Entendu évoquer une tradition ancestrale à propos de la fête du citron de Menton. Or n’est tout de même pas ancestral qui veut. Il faut du temps pour pouvoir y prétendre. Beaucoup de temps. Lorsque j’étais écolier, le livre d’Histoire parlait de nos ancêtres les Gaulois, ces redoutables guerriers qui osèrent affronter les implacables légions romains mais qui se coiffaient de casques ornés de crêtes incroyables parce qu’ils craignaient que le ciel ne leur tombe sur la tête. On se souvient qu’ils durent hélas s’incliner à Alésia en dépit du courage de leur chef arverne, Vercingétorix. Or cette terrible bataille remonte à plus de deux millénaires. On peut donc bien parler d’ancestrale défaite.
Depuis ce jour funeste mais comme depuis toujours en réalité, le temps prendra son temps pour aligner les années et les siècles. Les saisons succéderont aux saisons, les guerres contre les Anglais aux guerres contre les Anglais et les rois aux rois sans que rien ne bougeât vraiment. Le paysan, par exemple, cultiva son champ de la même manière que ses ancêtres du fameux Croissant Fertile et ce jusqu’au second empire de Napoléon III. Le temps allait alors de son train de sénateur. Mais on apprit un jour à maîtriser la force de la vapeur et là, vraiment, tout s’accéléra.
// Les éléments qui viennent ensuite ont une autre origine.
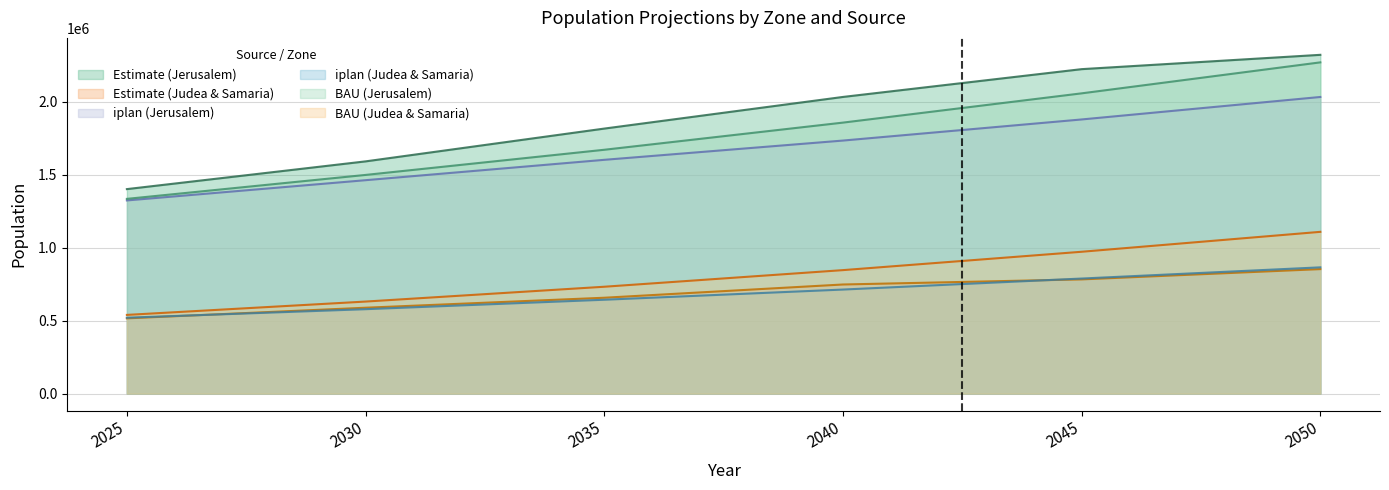

The JTMT Judea and Samaria series shows 208707.4 at 2030. True or false?

False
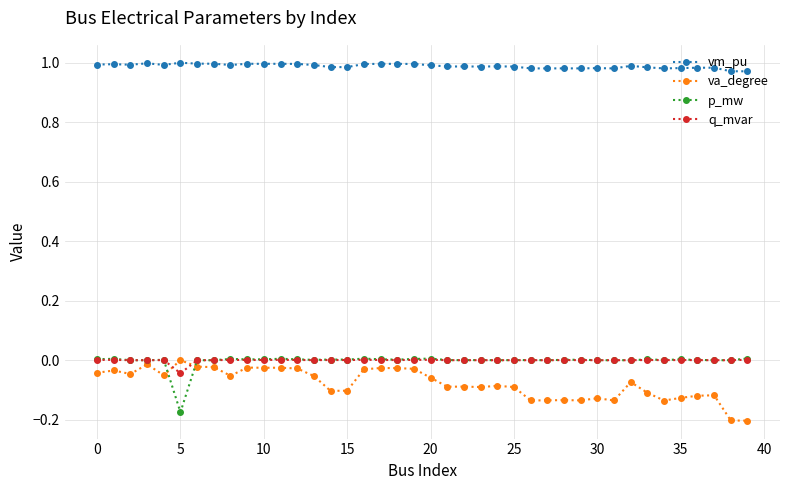

How many lines are shown in the chart?

4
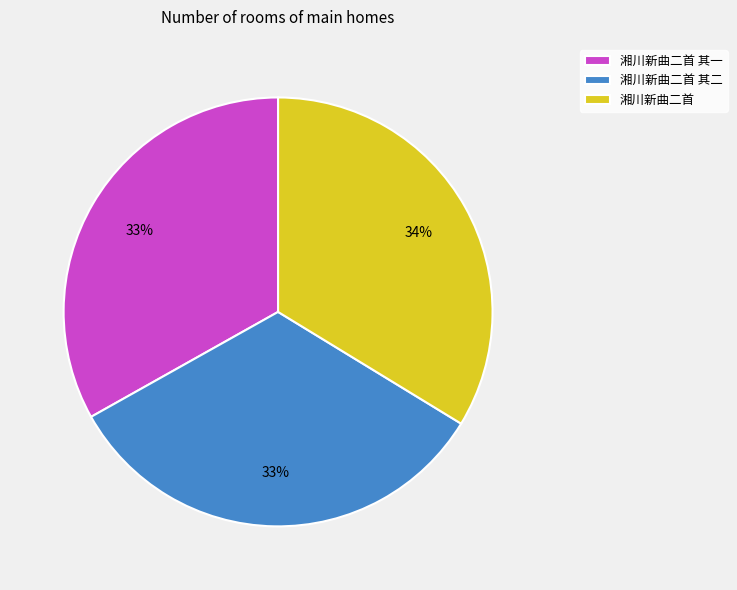

To the nearest percent, what is the combined percentage of 湘川新曲二首 and 湘川新曲二首 其一?

67%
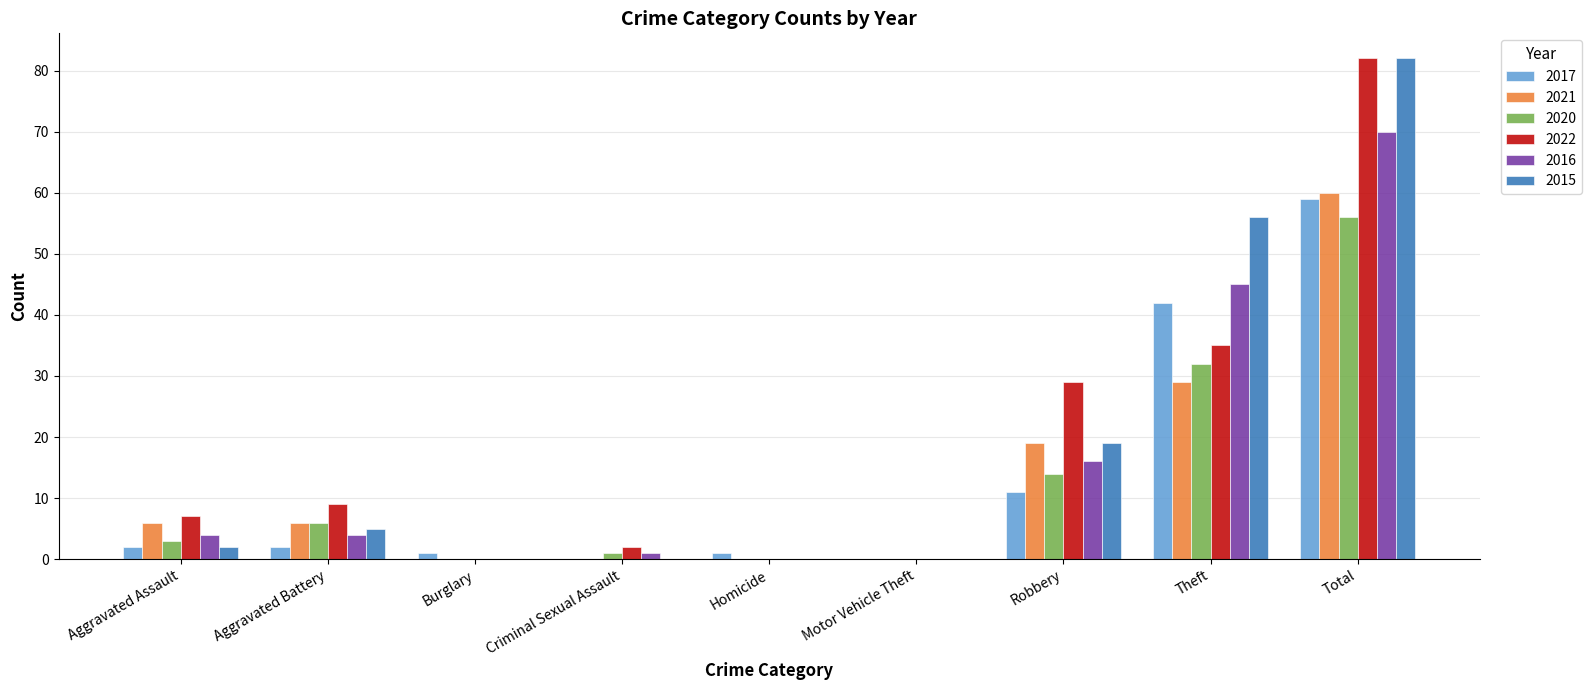

What is the highest value of the 2015 series?

82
Né au début du siècle dernier, mon père travailla d’abord sa terre comme son père et son grand-père l’avaient fait avant lui, atteler ses chevaux devant la charrue, couper le foin et le blé à la faulx et les charger sur la charrette tirée par un cheval pour les engranger dans le grenier et les hangars. Mais la Gazette Normande lui révélera bientôt que de vastes inventions transformaient le quotidien des jours. On y lit, chose incroyable, que non seulement des fous se sont pris pour des oiseaux à bord de machines aussi improbables que brinquebalantes mais que l’aviation elle-même fut déterminante dans la victoire des alliés en 1918. Lui qui s’était toujours déplacé à bicyclette ou à cheval prendra le train à vapeur pour atteindre Cherbourg et y effectuer son service militaire. Il essuiera même les embouteillages de voitures automobiles en rejoignant le casernement de son régiment d’Infanterie de Marine. Il avait toujours connu les cuisines éclairées à la lampe Pigeon. Il découvre des chambrées éclairées à l’électricité.
Plus tard et à son retour de son séjour forcé comme prisonnier de guerre dans une ferme en lisière de Poméranie, il apprend par Ouest-France que non seulement les Allemands avaient arrosé le ciel londonien de fusées destructrices mais que les Américains ont fait explosé deux bombes atomiques au-dessus du Japon. Grâce aux progrès de la miniaturisation et aux transistors, il peut désormais écouter Radio Luxembourg et les aventures de la famille Duraton sur son poste radio Grundig qu’il déplace de la cuisine à la salle à manger. Il regarde parfois la télévision chez l’oncle qui a même le téléphone. Il achètera bientôt un tracteur pour remplacer ses deux chevaux devenus trop vieux. Il aura toutefois beaucoup de mal à accepter l’idée que des satellites tournent autour de la Terre et plus encore que des Américains se sont posés sur la lune. Comment le lui reprocher ? Tout est allé si vite depuis son enfance.
Mais que dirait-il d’aujourd’hui ? Les découvertes et les inventions qui ont émaillé sa vie se sont certes répandues partout dans le monde. Les avions sillonnent l’atmosphère en tous sens, les satellites tournent sur leur orbite et des sondes interstellaires traversent l’espace jusqu’aux confins de notre galaxie. Mais pas de nouvelle pénicilline qui révolutionnerait les soins médicaux. Et si le téléphone portable modifie en profondeur nos liens sociétaux, il n’est jamais qu’un perfectionnement de plus de ce qui existait déjà.
Deux véritables innovations pourraient toutefois changer le monde et nos quotidiens autant que celles de la première moitié du siècle précédent. On a mis au point une nouvelle méthode pour fabriquer rapidement des vaccins et elle a fait ses preuves lors de la pandémie de Covid. Et l’arrivée de ce que l’on appelle l’Intelligence Artificielle pourrait à son tour bouleverser nos procédés de fabrication des multitudes d’objets indispensables à notre "objetivite" aigüe mais aussi et surtout nos manières de penser l’avenir qui, comme disait Pierre Dac, n’est jamais qu’un présent en préparation sur la base d’un passé encore inachevé. Mais il faudra encore bien du temps avant qu’elles ne deviennent ancestrales.